Sisters Lydia and Teagan Curtis will both be competing with each other and working together in August's one act play festival at Centre Stage.

Directors of the plays in the Taupō Theatrefest Lydia Curtis, Jessica Riley and Teagan Curtis.

A feast of local one act plays, and some visiting productions, will tread the Centre Stage Playhouse boards in early August.

And Curtis sisters Lydia (15) and Teagan (17) will be both facing off each other in the directing stakes, as well as collaborating in one of the pieces.

The annual Theatrefest competition, formerly known as the One Act Play Festival, has been run by Theatre New Zealand for over 80 years.

From local festivals all over the country from Dargaville to Timaru, a select number of plays move forward to four regional festivals – Upper North, Lower North, Upper South, Lower South before a few make the national final.

First time director Lydia Curtis, who has some experience acting, said she had always wanted to try her hand at directing.

Lydia will present Kenny Neve-Bain and Enya Palmer, both Taupō-nui-a-Tia College students, and stars of the college’s recent production of Mamma Mia, in ‘Blood Guilt’ for Centre Stage.
“I think it's a good starting point,” said Lydia of her directing debut. “Just having a small one act play, not a whole production.”

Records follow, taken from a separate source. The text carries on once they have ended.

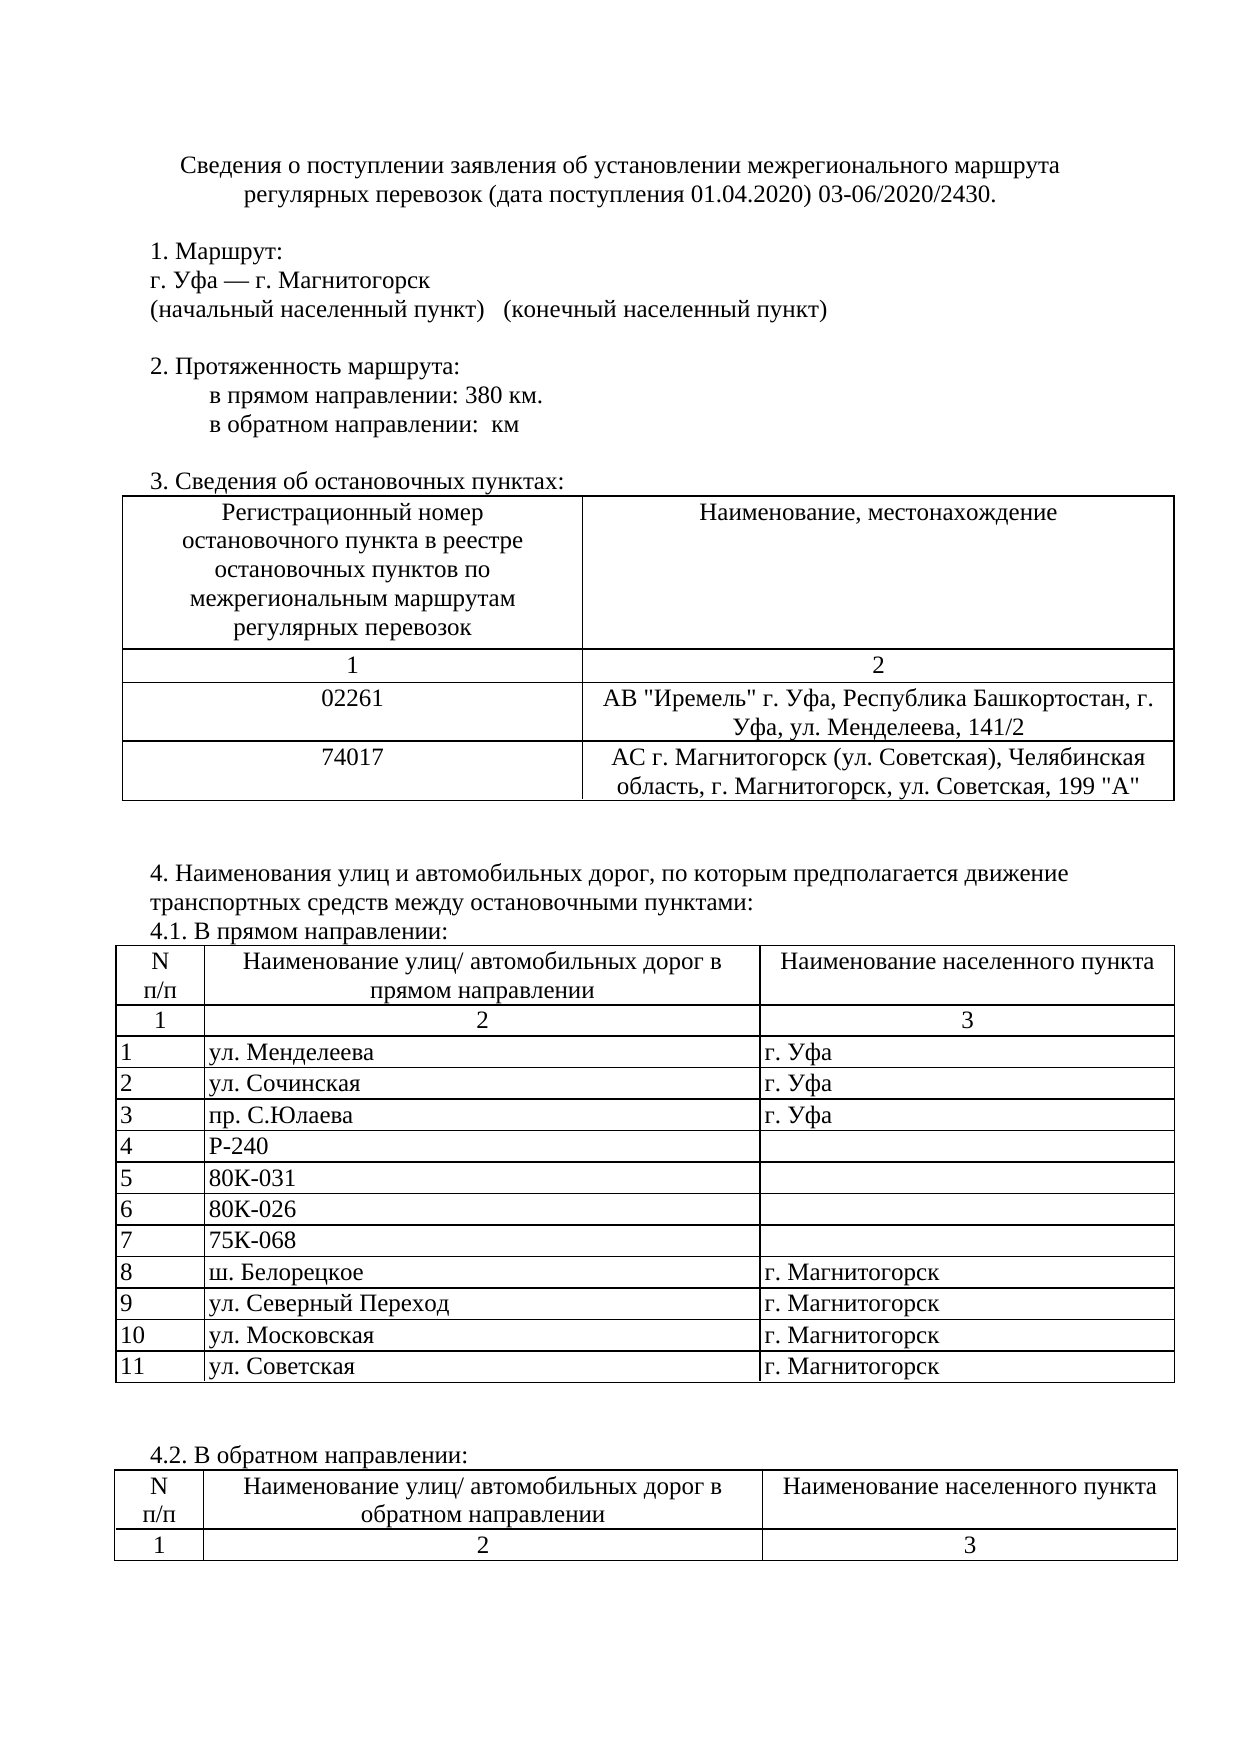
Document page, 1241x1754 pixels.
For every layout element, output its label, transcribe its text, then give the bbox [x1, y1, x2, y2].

table_cell АВ "Иремель" г. Уфа, Республика Башкортостан, г. Уфа, ул. Менделеева, 141/2 [583, 683, 1173, 740]
text 4. Наименования улиц и автомобильных дорог, по которым предполагается движение транспортных средств между остановочными пунктами: [150, 858, 1090, 916]
table_header Наименование населенного пункта [763, 1471, 1177, 1528]
table_cell 1 [117, 1006, 204, 1035]
table_cell 02261 [123, 683, 582, 740]
table_cell 10 [117, 1320, 204, 1350]
table_cell 9 [117, 1289, 204, 1318]
table_cell 6 [117, 1194, 204, 1224]
table_cell ул. Московская [205, 1320, 759, 1350]
table_cell г. Магнитогорск [761, 1257, 1174, 1287]
table_cell ул. Менделеева [205, 1037, 759, 1067]
table_header Наименование улиц/ автомобильных дорог в прямом направлении [205, 946, 759, 1004]
table_cell 2 [117, 1068, 204, 1098]
table_cell 2 [204, 1530, 762, 1560]
table_header N п/п [117, 946, 204, 1004]
table_cell г. Уфа [761, 1100, 1174, 1130]
table_cell 1 [115, 1529, 203, 1560]
text 1. Маршрут: [150, 236, 1090, 265]
table_cell 7 [117, 1226, 204, 1256]
table_cell 2 [205, 1006, 759, 1035]
table_cell 80К-031 [205, 1163, 759, 1193]
table_header N п/п [115, 1471, 203, 1528]
table_cell 75К-068 [205, 1226, 759, 1256]
text Сведения о поступлении заявления об установлении межрегионального маршрута регулярных перевозок (дата поступления 01.04.2020) 03-06/2020/2430. [150, 150, 1090, 207]
table_header Регистрационный номер остановочного пункта в реестре остановочных пунктов по межрегиональным маршрутам регулярных перевозок [123, 497, 582, 648]
table_cell г. Уфа [761, 1068, 1174, 1098]
table_cell ш. Белорецкое [205, 1257, 759, 1287]
table_header Наименование населенного пункта [761, 946, 1174, 1004]
text 2. Протяженность маршрута: [150, 351, 1090, 380]
table_cell 3 [117, 1100, 204, 1130]
table_cell г. Магнитогорск [761, 1289, 1174, 1318]
table_cell ул. Сочинская [205, 1068, 759, 1098]
table_cell [761, 1163, 1174, 1193]
table_cell 3 [761, 1006, 1174, 1035]
table_cell 74017 [123, 742, 582, 799]
table_cell 1 [123, 650, 582, 681]
table_cell пр. С.Юлаева [205, 1100, 759, 1130]
table_cell 3 [763, 1528, 1177, 1560]
text в обратном направлении: км [150, 409, 1090, 437]
table_header Наименование, местонахождение [583, 497, 1173, 648]
table_cell АС г. Магнитогорск (ул. Советская), Челябинская область, г. Магнитогорск, ул. Советская, 199 "А" [583, 742, 1173, 799]
text 4.1. В прямом направлении: [150, 916, 1090, 945]
table_cell 8 [117, 1257, 204, 1287]
table_cell 5 [117, 1163, 204, 1193]
text 4.2. В обратном направлении: [150, 1440, 1090, 1469]
table_header Наименование улиц/ автомобильных дорог в обратном направлении [204, 1471, 762, 1528]
table_cell 4 [117, 1131, 204, 1161]
table_cell г. Магнитогорск [761, 1352, 1174, 1381]
table_cell [761, 1131, 1174, 1161]
table_cell г. Уфа [761, 1037, 1174, 1067]
text в прямом направлении: 380 км. [150, 380, 1090, 409]
text 3. Сведения об остановочных пунктах: [150, 466, 1090, 495]
text г. Уфа — г. Магнитогорск [150, 265, 1090, 294]
table_cell 80К-026 [205, 1194, 759, 1224]
text (начальный населенный пункт) (конечный населенный пункт) [150, 294, 1090, 322]
table_cell г. Магнитогорск [761, 1320, 1174, 1350]
table_cell Р-240 [205, 1131, 759, 1161]
table_cell ул. Советская [205, 1352, 759, 1381]
table_cell 1 [117, 1037, 204, 1067]
table_cell [761, 1226, 1174, 1256]
table_cell [761, 1194, 1174, 1224]
table_cell 2 [583, 650, 1173, 681]
table_cell ул. Северный Переход [205, 1289, 759, 1318]
table_cell 11 [117, 1352, 204, 1381]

Without wanting to give too much away she summarised the action as a socially awkward teenage guy who has just moved to a new school trying to befriend the socially awkward girl.
“At first, it seems like they don't really have anything in common, but they might have a little bit more in common than they think. It takes quite a drastic turn. It's very angsty. I quite like it.”

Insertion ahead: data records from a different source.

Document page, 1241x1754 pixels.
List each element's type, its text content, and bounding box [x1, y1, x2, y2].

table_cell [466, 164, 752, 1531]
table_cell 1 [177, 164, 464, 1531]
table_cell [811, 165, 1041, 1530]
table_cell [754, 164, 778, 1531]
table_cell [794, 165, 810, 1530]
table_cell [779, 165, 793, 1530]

How drastic things turn is possibly indicated by the play’s title.

Meanwhile Lydia’s older sister Teagan is directing one of two Tauhara College productions ‘I know this for sure’, with Lydia appearing alongside Rosie Johnson, Amber Newell and Kaylen Botha.

The play, set in a school dormitory at the start of the Christmas holidays, follows a girl coping with mental struggles who is visited by a “hippie ghost” who manages to help her.

The other Tauhara play, ‘We Three’, directed by Jessica Riley (15), featuring Holly Constable, Zoe Somerville and Sofia Baker involves two women arriving for a rendezvous but the third person they are expecting doesn't appear. Instead, a girl they don't know arrives, but she knows them. All is finally revealed.

Centre Stage president, and mother of Lydia and Teagan, Toni Sullivan said this year’s Theatrefest at Centre Stage on Saturday, August 9 would be the fourth consecutive year of hosting at the Matai Street Playhouse.

She was excited for the new youth directors making their debut.

Competition is tough though, with 57 plays presented nationwide last year, and 2025 likely to top that number.

At least one play from Hamilton will be joining the three Taupō entries, so audiences should be treated to a minimum of four plays of different genres and subject matters, ranging in duration from 10 minutes to over half an hour, said Sullivan. 

There will be a break between each play, with tea, coffee and biscuits available and the bar open and Centre Stage's new Improv team F.U.S.H - Fairly Unstable Stage Hoggers, will perform while awards are being decided prior to prize giving. 

Tickets are $20 and audiences should note that the current 6pm start time could change if more plays enter by the July 20 close off date. 

Those selected from the Taupō competition progress to the Upper North regional in Rotorua on August 23 and 24 with the National Showcase, featuring the top four or five plays nationwide, at Hamilton’s Riverlea Theatre on September 20-21.